El segundo problema aparece en relación con el primero, pero se presenta más sutil, escondiéndose detrás de la moda de la “posverdad”. El principal peligro de pensar, en general, no sólo en una serie (al fin y al cabo ¿qué es una serie sino es la percepción de una época?), en términos posfácticos (en cualquier término “pos” generalmente), es el de olvidar la dimensión histórica de los acontecimientos. Histórica en términos dialécticos, claro, y por ende, en este caso, de la función dialéctica del Estado capitalista en la lucha de clases. Con todo lo que se ha dicho antes entre Marx, Lacan y Zizek del Estado capitalista como síntoma de la falla originaria de la explotación, habremos entendido que él, en sí mismo, es una “mentira”. En la esencia del Estado capitalista se encuentra un “si parece un hecho, es un hecho”. Pero lo cierto es que en realidad podríamos ir más lejos y decir que en la esencia de toda construcción social de la historia se encuentra un “si parece un hecho, es un hecho”. Lo único real social, como lo real lacaniano, está fuera de nuestro alcance, y es eso que llamamos relaciones de producción; todo lo demás, incluso el comunismo de Marx, es una idea: la idea de llevar, mediante la praxis humana, a las condiciones subjetivas lo más cerca posible de las objetivas, de lo real social, para conciliar la idea con la cosa y así intentar reparar la falla originaria (por esto, claro, “la idea de comunismo”, como la impone Alain Badiou y retoma Zizek, es, hasta nuestros días, la más importante construcción política revolucionaria de la historia). Sólo basta mirar la decadencia stalinista soviética para entender el peligro de pensar al comunismo en términos de lo real; sólo basta mirar su expresión estética (que casi siempre suele ser lo más coherente con las ideas de época): el realismo socialista y su ficcionalización de la realidad para intentar construir lo real social es tan burdo cómo las peores películas del western yanqui.

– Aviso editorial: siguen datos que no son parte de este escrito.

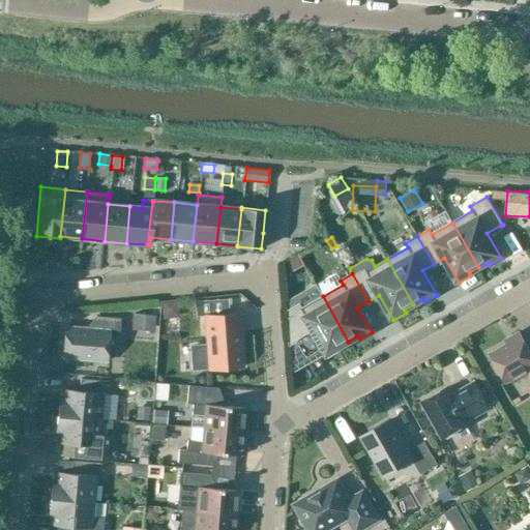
[(348,342),(323,296),(302,307),(300,303),(287,312),(289,347),(315,332),(328,357),(341,350),(339,347),(348,342)]
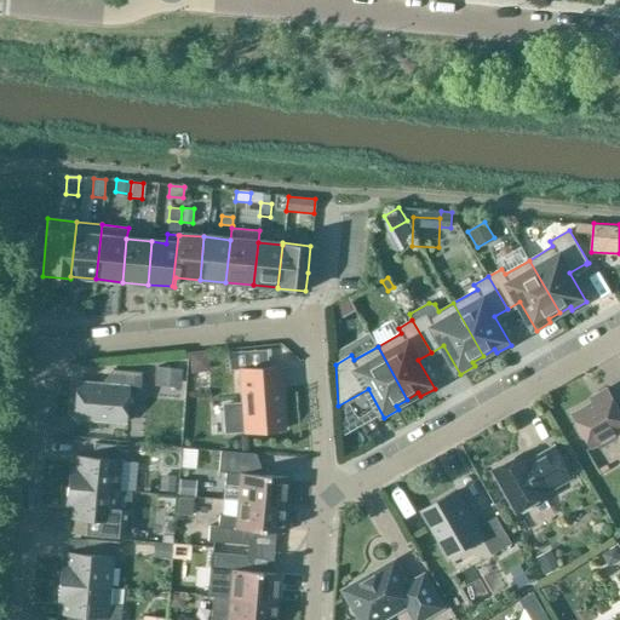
[(208,368),(207,351),(190,354),(191,371),(208,368)]
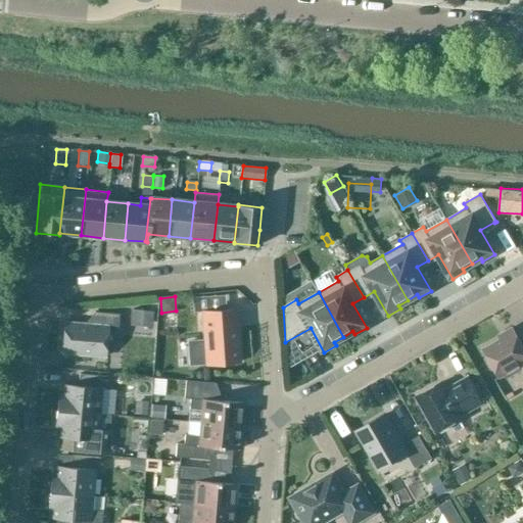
[(129,323),(149,324),(151,311),(131,308),(129,323)]
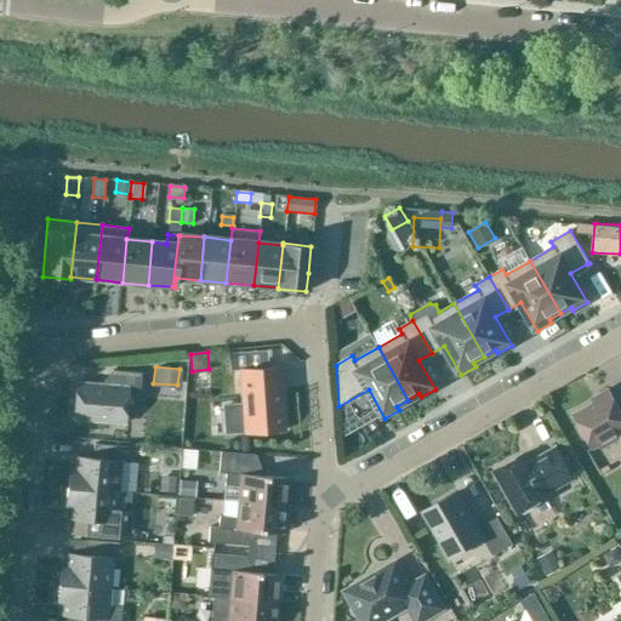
[(279,369),(239,371),(240,405),(223,406),(224,433),(243,432),(243,434),(283,431),(279,369)]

Así que a no alarmarse: si no existe verdad discursiva, entonces tampoco puede existir algo así como una “posverdad”. Todo lo que hacemos y hemos hecho históricamente es construir discursos acerca de lo que quisiéramos que fuera lo real. Algunos, claro, se acercan más a ello que otros. Frank Underwood no es el primer presidente estadounidense de la historia en “mentir” (tampoco lo es Donald Trump) o, mejor dicho, en instalar “verdades mentirosas”. En todo caso, es la primera vez que nos lo muestran tan abiertamente y eso, creo, es lo que más atrae al público de House of Cards. Hay una confirmación de fondo: “Yo sabía que me mentían”.